→ YOUR INSTRUCTIONS: Find the lines below in which the string "grey" occurs. Copy each one.

→ RECORD EXCERPTS:
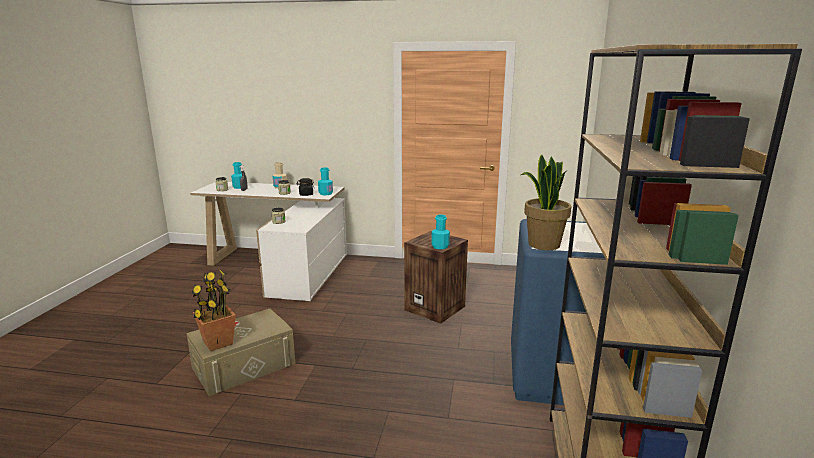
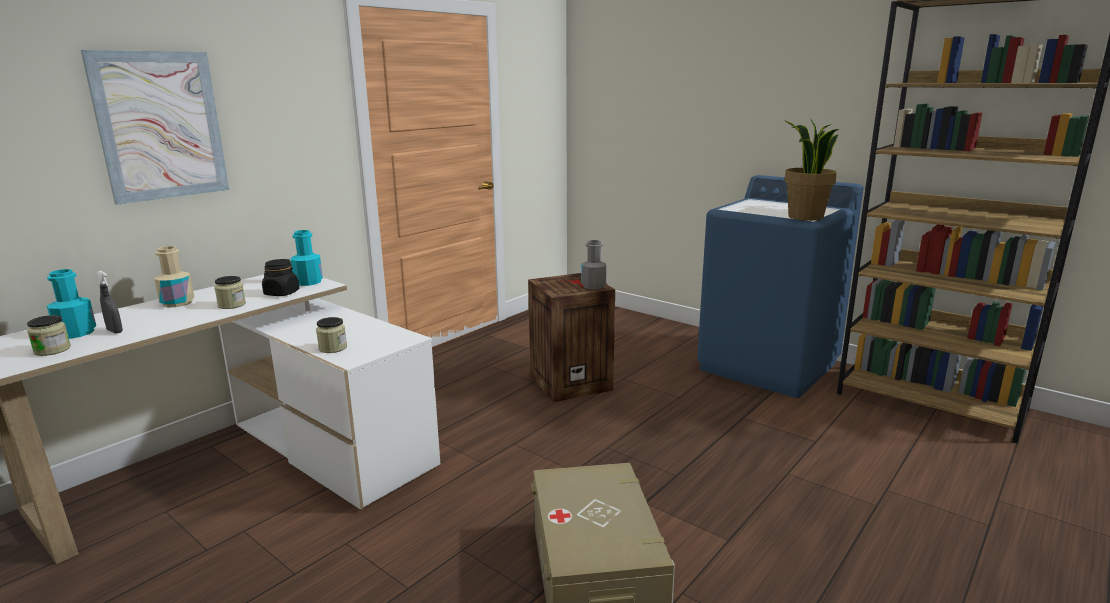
camera: 60 degrees left, 0 degrees up
(217, 343) = (625, 541): potted plant -> none
(294, 110) = (160, 126): none -> picture
(440, 246) = (593, 286): turquoise bottle -> grey bottle

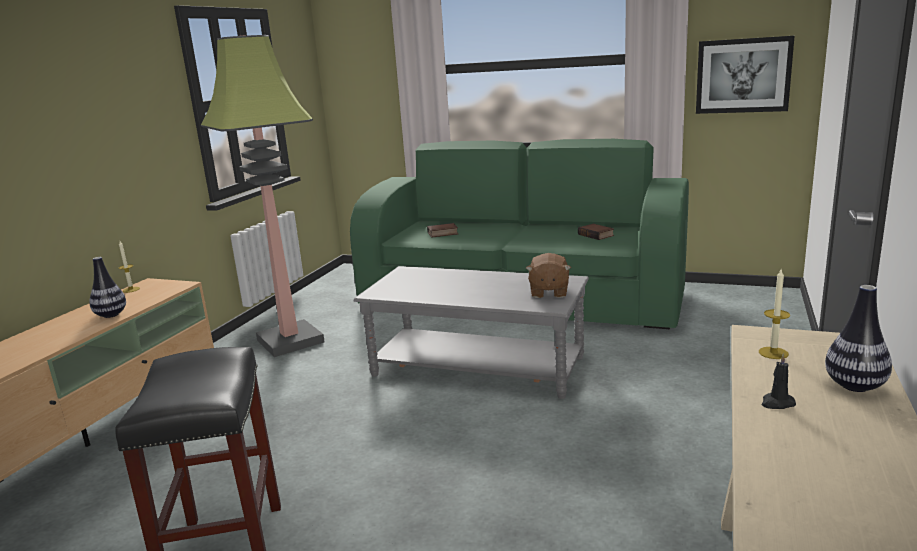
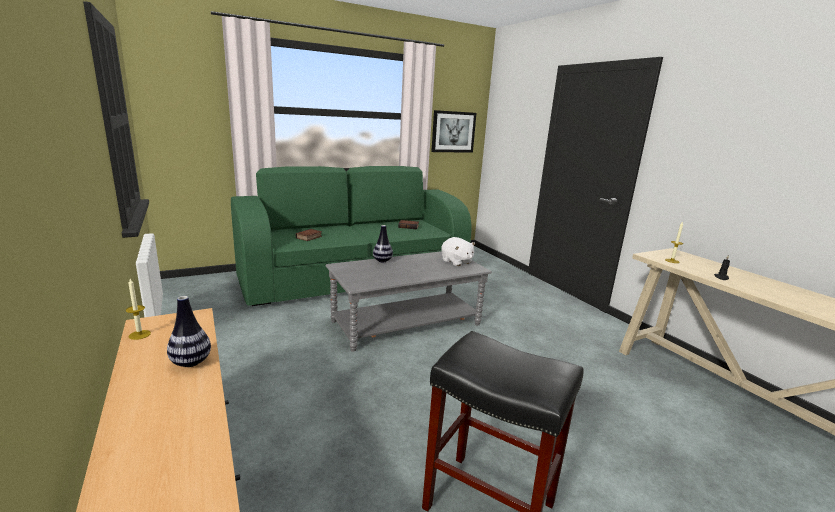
camera: 50 degrees left, 0 degrees up
(289, 341) = (230, 351): floor lamp -> none
(548, 292) = (456, 262): brown plush toy -> white plush toy
(855, 386) = (715, 266): vase -> vase (382, 261)

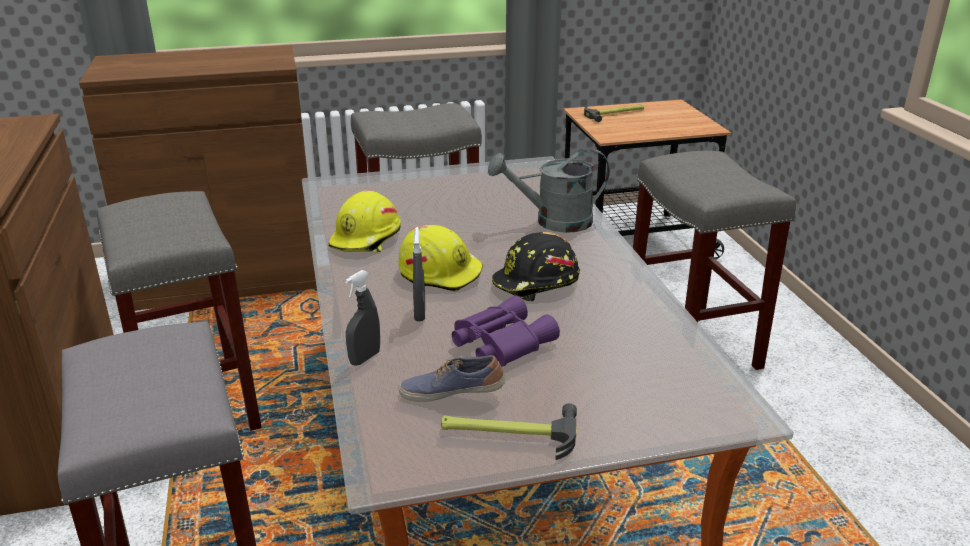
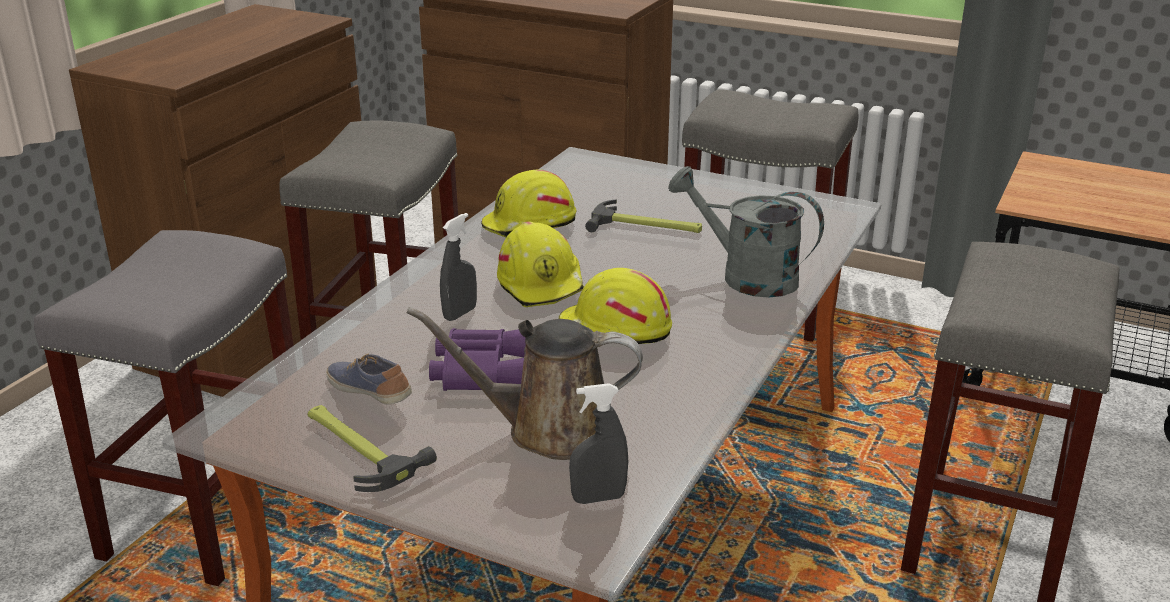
camera: 40 degrees right, 0 degrees up
(365, 358) = (353, 332): grey spray bottle -> grey spray bottle (598, 498)
(536, 283) = (614, 331): black hard hat -> yellow hard hat
(603, 359) = (549, 430): none -> brown watering can
(615, 113) = (1087, 177): hammer -> hammer (647, 226)

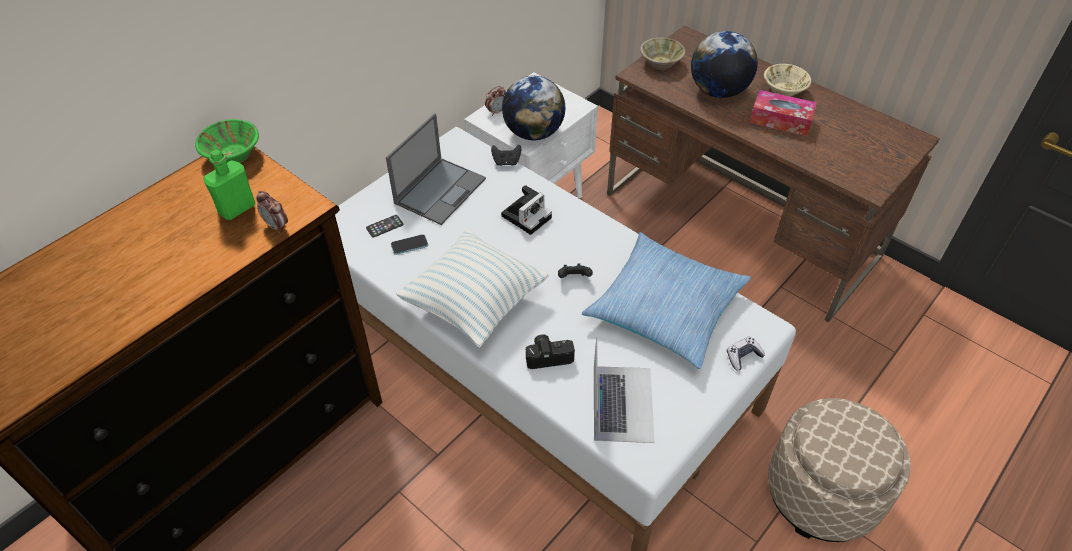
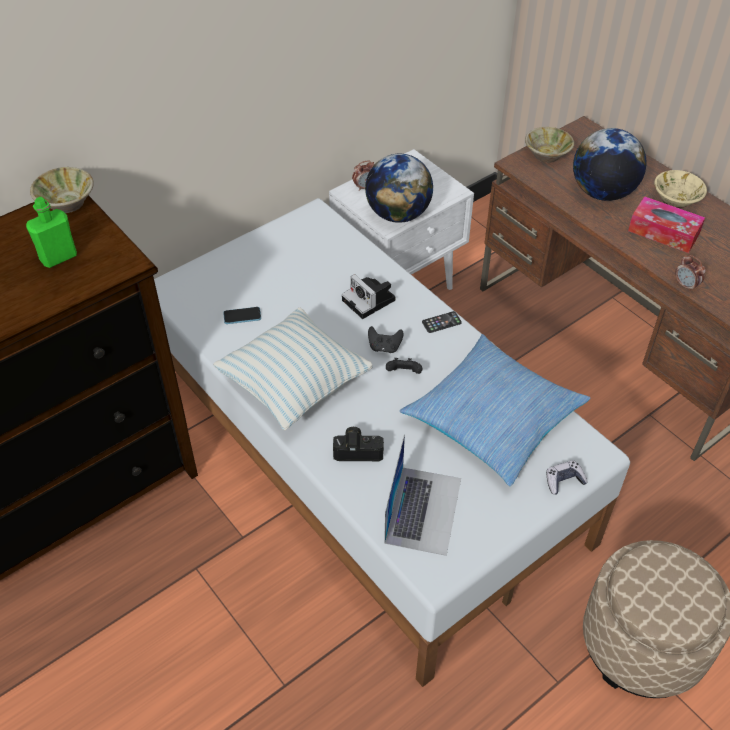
camera: 10 degrees right, 0 degrees up
(232, 154) = (66, 202): green bowl -> beige bowl
(277, 226) = (92, 279): alarm clock -> alarm clock (686, 285)
(384, 226) = (221, 293): phone -> phone (441, 322)
(440, 190) = (287, 263): laptop -> none
(506, 162) = (362, 242): black game controller -> black game controller (384, 347)
(527, 215) = (370, 301): camera -> camera turned 90 degrees clockwise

→ OUTPUT OF THE TASK:
(440, 246) = (593, 286): turquoise bottle -> grey bottle
(365, 358) = (353, 332): grey spray bottle -> grey spray bottle (598, 498)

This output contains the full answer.